Dans le monde de l’économie liquide, on ne donne pas d’ordres : on passe des contrats. Mais ces contrats sont en réalité des mandats, et sous les apparences de l’équité et de la négociation se dissimule le pouvoir suprême, celui du client. Ce client, c’est celui qui passe la commande. Ce peut être le noyau dirigeant d’un service public jouant d’une discrète mise en concurrence, c’est l’investisseur exigeant un rendement, c’est la veuve du Wisconsin s’adressant à son banquier, la banque s’adressant au gestionnaire du fonds de pension, le gestionnaire s’adressant aux grandes entreprises dans lesquelles il investit les économies de la veuve, c’est les grandes entreprises s’adressant à leurs sous-traitants. On ne travaille plus aujourd’hui pour son patron ou pour l’Etat, mais pour un client.

La « bonne gouvernance » est la philosophie politique de ce système. Oh, elle parle très peu de pouvoir. Elle ne précise pas qui commande ; elle se contente de rappeler qui passe la commande. Cette philosophie politique pose ainsi les fondements d’un pouvoir qui ne s’avoue pas.

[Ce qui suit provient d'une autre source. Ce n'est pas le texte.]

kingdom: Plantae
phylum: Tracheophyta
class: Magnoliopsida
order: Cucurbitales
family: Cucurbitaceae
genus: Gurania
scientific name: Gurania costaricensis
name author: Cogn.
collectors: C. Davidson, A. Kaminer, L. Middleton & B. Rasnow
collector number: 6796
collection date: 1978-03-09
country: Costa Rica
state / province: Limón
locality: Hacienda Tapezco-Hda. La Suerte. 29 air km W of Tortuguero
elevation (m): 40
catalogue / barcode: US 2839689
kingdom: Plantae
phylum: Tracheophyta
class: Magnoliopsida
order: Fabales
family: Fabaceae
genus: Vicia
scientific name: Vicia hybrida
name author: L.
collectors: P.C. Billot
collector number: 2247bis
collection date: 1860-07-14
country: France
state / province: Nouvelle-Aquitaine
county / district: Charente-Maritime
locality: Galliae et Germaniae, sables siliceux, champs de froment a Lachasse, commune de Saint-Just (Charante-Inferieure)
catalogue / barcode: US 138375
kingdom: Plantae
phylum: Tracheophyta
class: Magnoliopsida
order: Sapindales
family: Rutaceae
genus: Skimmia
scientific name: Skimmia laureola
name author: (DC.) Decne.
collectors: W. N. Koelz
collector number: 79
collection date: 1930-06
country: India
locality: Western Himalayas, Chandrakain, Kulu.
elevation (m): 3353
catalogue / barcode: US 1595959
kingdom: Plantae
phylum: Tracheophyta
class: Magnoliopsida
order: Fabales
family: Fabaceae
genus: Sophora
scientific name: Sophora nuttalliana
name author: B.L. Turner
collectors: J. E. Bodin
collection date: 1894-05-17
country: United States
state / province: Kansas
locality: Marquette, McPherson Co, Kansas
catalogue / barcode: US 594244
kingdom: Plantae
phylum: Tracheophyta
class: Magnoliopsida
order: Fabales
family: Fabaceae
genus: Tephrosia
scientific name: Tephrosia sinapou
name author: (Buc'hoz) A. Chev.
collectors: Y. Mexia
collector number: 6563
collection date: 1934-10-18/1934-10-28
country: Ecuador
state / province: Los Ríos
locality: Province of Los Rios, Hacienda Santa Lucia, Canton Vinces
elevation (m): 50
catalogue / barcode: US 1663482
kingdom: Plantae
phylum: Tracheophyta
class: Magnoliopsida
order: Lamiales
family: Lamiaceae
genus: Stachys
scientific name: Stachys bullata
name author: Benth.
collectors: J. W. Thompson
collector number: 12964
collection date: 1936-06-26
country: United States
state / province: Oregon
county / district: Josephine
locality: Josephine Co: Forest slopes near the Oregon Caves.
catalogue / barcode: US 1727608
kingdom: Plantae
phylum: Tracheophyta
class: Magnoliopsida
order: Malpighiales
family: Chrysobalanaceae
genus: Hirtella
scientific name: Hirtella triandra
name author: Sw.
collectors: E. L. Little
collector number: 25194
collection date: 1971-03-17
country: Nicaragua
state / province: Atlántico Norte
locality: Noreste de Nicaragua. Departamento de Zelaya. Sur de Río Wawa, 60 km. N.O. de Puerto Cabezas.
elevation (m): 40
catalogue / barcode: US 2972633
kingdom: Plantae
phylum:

Cela n’est pas sans conséquence sur les relations sociales : avec qui discuter ? Avec qui négocier, se bagarrer ? Au lieu d’une organisation solide, les travailleurs et leurs représentants ont devant eux une chaîne sans fin où l’on ne trouve que des exécutants qui, tous, peuvent se défausser sur les commandes qui leur sont passées, sur les exigences des actionnaires et les lois du marché.

L’économie solide à l’ancienne fondait un monde où l’on pouvait aller au choc. L’économie liquide d’aujourd’hui évite les affrontements, de même qu’elle élude la question du pouvoir. Personne ne détient vraiment le pouvoir : c’est pour cette raison qu’il se désincarne, qu’il se loge dans les normes, les procédures, les objectifs. « Il faut » : telle serait sa formule, une formule impersonnelle et anonyme, appuyée sur de multiples formes de contrôle.

Ce n’est pourtant pas parce que le pouvoir n’est plus assumé qu’il n’existe pas. On pourrait dire qu’il s’est déplacé, et qu’il se loge même quelquefois en dehors des organisations.

Au lieu d’être incarné dans des lieux ou des visages, le pouvoir se cache aujourd’hui dans des consignes, des objectifs, des procédures. Ce ne sont plus les ordres d’un centre unique et souverain, mais les éléments d’une chaîne invisible. Une chaîne dont les consultants, les juristes qui font du lobbying à Bruxelles ou à l’OMC, les experts divers et le monde de la finance sont les maillons.

On n’affronte pas une telle chaîne comme on pouvait jadis faire face à un patron tout-puissant. Mais qui nous dit qu’elle ne comporte pas des maillons faibles ? Reprendre la main, pour les équipes syndicales, cela signifie alors se glisser à l’intérieur de la chaîne, créer des points de passage obligé, à l’image du CHSCT. La force de frappe réside moins ici dans la masse mise en jeu que dans la précision et l’expertise des équipes. Juristes, experts comptables en externe, cadres en interne sont alors des ressources précieuses pour entrer dans ces nouveaux rapports de force.